Let $G$ be a group of order $385$. Prove that $Z(G)$, the center of $G$, contains an element of order $7$.
I used the Sylow theorem and realized that there are one Sylow $11$-subgroup, which is normal in $G$, and also one Sylow $7$-subgroup, which is normal as well.
I tried to solve it with the commutator of $G$ and concluded that $G'$ is trivial. Does it make sense? Anyway I will be glad for a clue.

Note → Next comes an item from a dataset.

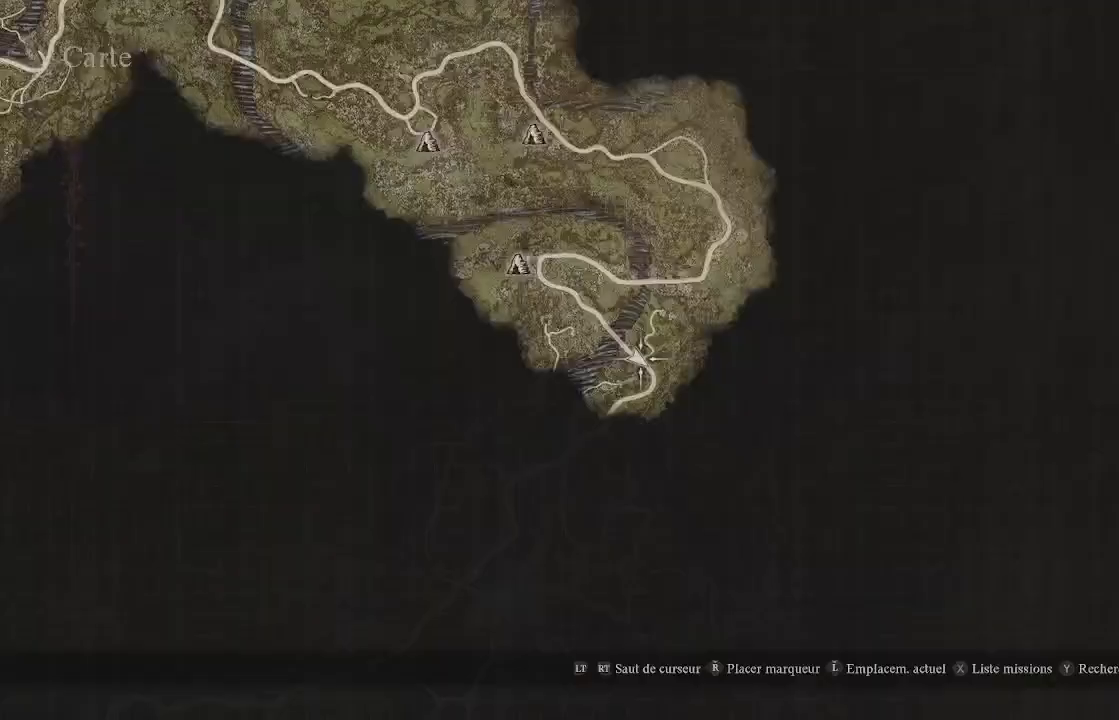
{"buttons": [], "left_stick": "down-left", "right_stick": "down-right", "events": [[400, "left_stick", "down-left"], [400, "right_stick", "down-right"]]}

Every group of order 385 contains a central Sylow 7-subgroup and a normal Sylow 11-subgroup. Indeed, note that $385 = 5 \cdot 7 \cdot 11$. Now Sylow’s Theorem forces $n_7 = n_{11} = 1$, so that $G$ has a unique, hence normal Sylow $7$- and a normal Sylow $11$-subgroup. Let $P_7$ denote the (unique) Sylow $7$-subgroup.
We have $N_G(P_7) = G$. Hence we obtain $G/C_G(P_7) \leq \mathsf{Aut}(P_7)$. Moreover, $|\mathsf{Aut}(P_7)| = 6 = 2 \cdot 3$. Thus $|G/C_G(P_7)| = 1$, so that $G/C_G(P_7) = 1$, hence $C_G(P_7) = G$. Thus $P_7 \leq Z(G)$.